Oh, to learn the dialects, without a doubt. And that was more about just watching documentaries. The main focus was the music. I read the script, it was clear that everything about this guy’s life was music. I started watching movies from that time. Watched a lot of Paul Newman. Remember I watched Paris Blues with Sydney Poitier and Paul Newman as the two male leads, and Joanne Woodward was opposite Paul Newman. And they were in the bedroom and she saw him playing. They were at home, she sees he wrote music, and it’s on the piano or something. She says, “You write music too?” And he says, “I live music. Morning, noon, and night. Everything else is just icing on the cake.”
And I wrote that on my script because that was Robert, that was my character. I knew I had to start with the music. So I watched jazz documentaries, I learned how to play the saxophone. I made sure that the style, the way that I sat, the way that I walked, the way that I spoke, the way I played the instrument, that all of those things were authentic to what I was seeing in those documentaries. I wanted it to be true, even though a lot of us won’t be able to tell.
So when you retired from football, what was that decision like? Did it take a long time or was it just like it came to you right away?

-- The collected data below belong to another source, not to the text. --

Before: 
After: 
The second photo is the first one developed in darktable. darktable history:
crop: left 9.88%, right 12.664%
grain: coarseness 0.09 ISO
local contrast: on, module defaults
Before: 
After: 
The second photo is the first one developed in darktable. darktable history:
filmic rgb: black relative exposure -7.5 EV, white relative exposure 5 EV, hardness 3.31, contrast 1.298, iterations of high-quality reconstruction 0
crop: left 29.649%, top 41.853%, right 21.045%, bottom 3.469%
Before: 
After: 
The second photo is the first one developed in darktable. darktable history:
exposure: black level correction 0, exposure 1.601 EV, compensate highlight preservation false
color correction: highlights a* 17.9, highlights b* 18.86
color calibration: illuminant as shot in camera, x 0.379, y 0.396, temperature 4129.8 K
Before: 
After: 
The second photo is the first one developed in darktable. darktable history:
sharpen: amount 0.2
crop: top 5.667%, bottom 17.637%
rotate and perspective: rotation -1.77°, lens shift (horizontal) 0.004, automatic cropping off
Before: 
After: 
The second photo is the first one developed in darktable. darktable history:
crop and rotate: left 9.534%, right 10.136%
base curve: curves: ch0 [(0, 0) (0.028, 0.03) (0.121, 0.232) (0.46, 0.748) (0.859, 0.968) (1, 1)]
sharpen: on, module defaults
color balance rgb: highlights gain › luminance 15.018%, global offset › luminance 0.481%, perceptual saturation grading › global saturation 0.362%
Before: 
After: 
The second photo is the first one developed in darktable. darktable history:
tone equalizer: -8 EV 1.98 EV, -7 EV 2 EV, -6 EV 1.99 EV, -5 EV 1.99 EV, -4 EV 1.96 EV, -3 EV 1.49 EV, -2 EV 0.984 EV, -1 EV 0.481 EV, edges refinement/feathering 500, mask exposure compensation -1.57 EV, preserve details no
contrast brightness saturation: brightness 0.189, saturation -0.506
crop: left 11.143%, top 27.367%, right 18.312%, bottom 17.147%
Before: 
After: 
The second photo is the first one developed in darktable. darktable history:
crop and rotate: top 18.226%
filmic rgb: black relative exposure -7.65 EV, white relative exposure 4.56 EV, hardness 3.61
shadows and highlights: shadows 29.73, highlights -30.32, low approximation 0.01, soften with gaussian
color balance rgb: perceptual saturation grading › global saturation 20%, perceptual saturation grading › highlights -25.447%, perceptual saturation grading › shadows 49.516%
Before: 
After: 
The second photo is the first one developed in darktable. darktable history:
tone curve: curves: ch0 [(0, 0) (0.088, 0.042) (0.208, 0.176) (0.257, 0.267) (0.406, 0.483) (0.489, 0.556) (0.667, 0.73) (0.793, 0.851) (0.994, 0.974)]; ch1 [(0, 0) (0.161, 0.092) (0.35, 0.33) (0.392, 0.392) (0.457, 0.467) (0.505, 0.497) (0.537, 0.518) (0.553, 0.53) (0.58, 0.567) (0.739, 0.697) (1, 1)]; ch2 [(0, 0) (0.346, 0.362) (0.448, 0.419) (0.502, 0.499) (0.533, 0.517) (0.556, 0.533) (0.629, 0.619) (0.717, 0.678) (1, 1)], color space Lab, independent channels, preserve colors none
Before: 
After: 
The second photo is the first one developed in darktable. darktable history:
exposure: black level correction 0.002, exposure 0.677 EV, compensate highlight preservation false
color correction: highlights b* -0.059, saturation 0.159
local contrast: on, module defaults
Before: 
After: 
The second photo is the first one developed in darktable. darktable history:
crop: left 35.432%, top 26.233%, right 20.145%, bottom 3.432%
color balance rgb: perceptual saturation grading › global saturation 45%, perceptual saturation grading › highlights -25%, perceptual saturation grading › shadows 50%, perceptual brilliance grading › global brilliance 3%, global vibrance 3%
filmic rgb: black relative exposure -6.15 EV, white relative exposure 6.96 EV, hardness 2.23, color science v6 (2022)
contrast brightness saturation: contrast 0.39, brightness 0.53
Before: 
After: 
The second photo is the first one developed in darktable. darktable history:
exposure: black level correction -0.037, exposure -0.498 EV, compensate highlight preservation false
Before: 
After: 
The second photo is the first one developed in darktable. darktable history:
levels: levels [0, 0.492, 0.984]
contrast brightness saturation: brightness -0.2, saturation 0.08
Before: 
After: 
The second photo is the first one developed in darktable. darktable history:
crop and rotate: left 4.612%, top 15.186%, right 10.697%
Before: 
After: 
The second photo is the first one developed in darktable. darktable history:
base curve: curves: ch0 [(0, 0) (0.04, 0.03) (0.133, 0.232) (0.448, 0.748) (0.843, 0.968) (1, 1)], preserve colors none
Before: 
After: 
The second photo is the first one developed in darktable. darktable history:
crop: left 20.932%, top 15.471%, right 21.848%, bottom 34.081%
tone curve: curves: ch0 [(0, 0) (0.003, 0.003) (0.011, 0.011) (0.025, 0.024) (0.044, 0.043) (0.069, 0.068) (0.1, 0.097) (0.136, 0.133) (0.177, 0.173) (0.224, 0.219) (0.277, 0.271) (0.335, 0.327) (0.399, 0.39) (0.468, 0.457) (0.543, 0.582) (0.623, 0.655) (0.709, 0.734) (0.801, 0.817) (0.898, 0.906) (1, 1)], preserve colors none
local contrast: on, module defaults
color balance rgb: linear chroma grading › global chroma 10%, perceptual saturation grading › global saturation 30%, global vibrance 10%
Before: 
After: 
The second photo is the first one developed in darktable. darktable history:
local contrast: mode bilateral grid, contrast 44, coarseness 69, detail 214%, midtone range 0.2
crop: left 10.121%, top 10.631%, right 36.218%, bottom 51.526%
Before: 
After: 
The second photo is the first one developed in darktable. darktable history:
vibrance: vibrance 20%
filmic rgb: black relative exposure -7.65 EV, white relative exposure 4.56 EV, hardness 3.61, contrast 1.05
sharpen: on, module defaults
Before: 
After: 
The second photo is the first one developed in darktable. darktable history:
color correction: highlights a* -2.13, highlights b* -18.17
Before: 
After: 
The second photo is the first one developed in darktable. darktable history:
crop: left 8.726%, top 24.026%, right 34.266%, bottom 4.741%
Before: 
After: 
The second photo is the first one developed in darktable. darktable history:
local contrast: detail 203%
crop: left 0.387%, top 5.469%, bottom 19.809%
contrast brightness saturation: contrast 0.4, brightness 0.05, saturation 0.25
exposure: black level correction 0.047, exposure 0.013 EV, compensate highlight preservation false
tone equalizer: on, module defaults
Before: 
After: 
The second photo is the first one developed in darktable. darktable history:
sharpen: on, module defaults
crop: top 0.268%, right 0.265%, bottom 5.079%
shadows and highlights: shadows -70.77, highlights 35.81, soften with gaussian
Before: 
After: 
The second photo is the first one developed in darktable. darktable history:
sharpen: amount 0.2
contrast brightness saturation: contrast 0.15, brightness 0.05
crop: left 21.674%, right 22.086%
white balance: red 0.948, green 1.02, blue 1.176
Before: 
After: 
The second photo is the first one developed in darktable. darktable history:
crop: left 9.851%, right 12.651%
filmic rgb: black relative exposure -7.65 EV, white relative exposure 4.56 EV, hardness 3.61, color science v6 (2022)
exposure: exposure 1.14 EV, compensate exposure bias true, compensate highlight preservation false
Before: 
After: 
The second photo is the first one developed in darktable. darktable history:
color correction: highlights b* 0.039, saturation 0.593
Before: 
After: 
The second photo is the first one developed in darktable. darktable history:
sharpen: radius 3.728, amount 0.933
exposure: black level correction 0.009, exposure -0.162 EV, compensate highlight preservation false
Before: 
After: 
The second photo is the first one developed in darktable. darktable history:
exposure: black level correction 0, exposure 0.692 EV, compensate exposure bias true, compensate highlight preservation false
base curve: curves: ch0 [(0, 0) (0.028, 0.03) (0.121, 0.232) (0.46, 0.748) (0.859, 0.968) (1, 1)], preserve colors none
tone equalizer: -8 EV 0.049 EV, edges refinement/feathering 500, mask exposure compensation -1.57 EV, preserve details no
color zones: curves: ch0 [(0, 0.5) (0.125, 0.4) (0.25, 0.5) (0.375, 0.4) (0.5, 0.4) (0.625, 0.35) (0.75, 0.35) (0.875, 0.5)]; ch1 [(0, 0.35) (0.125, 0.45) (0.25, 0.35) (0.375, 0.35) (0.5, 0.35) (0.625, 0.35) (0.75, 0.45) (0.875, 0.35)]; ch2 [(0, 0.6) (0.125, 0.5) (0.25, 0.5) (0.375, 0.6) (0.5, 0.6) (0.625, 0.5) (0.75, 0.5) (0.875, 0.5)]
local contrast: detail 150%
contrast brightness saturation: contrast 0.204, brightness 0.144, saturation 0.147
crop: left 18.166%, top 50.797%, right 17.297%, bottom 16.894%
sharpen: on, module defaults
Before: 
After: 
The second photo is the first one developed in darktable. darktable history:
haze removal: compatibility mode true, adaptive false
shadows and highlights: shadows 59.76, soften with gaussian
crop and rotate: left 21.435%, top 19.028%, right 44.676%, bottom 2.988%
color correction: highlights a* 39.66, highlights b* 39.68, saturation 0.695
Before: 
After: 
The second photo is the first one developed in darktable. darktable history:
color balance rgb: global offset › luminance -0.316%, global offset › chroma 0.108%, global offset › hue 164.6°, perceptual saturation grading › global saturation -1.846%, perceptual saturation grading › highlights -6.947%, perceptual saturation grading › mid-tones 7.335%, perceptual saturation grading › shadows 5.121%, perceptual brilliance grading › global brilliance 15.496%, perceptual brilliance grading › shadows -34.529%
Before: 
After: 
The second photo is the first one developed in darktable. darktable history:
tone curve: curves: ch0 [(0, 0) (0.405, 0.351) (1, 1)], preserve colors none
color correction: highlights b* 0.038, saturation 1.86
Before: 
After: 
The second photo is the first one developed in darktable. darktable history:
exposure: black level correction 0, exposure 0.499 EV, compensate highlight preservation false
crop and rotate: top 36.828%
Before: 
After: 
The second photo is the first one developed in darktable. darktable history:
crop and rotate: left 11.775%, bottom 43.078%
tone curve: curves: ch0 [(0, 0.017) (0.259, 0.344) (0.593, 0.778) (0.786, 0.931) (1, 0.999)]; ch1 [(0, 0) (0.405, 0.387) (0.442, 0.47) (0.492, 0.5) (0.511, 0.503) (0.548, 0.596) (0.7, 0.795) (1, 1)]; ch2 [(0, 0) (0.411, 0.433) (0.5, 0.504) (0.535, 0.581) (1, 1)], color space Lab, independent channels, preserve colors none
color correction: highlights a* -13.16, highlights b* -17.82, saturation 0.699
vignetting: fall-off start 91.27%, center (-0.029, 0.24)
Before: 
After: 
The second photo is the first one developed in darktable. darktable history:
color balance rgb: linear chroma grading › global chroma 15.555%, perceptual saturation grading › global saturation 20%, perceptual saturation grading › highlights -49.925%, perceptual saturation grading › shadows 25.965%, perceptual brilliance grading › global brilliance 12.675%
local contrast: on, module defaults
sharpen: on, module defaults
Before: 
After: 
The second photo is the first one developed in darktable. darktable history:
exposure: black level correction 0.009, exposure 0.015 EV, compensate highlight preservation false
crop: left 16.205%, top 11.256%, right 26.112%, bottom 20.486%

When you know, you know. It’s one of those things where, you know life doesn’t end there. Then you’re able to make decisions a little more clearly. Of course, that didn’t make it any easier. So the question is, did I know? Yeah, I felt that it was a good time, but it didn’t make it any easier. It’s a game that ’till this day I miss, and I miss playing. It’s not that I want to go play again, but I miss so many aspects of it; being around the team, being around the coaching, that calm before the storm. Getting ready to go out to the game, running out onto the field, and the crowd is going crazy. And the thrill of victory. All that type of stuff. The agony of defeat. I mean, it’s all part of it. It’s all a part of the growing process and I miss it. So it wasn’t difficult, I knew that I wanted to do it. I knew that it was time. But like I said, it didn’t make it any easier to do. It’s not my first love, but it was the first love that truly worked out for me. And it’s like, you want that sort of thing. You want that to last forever. You want it to last for a 100 years. And sadly, when it comes to an end. You have to figure out what you’re going to do next. And you have to go into the scary parts of what’s out there. And that’s what I had to do.
Well, thank you so much for talking to me. I can tell you that after I saw the movie, I saw your name in the credits and I knew your name from football. And I had to Google it to make sure you were the same person. Because you were so good at the movie that I was like, “There’s no way that’s the same guy. That can’t be true.”
Oh, I appreciate it. Thank you. And thank you for your too support.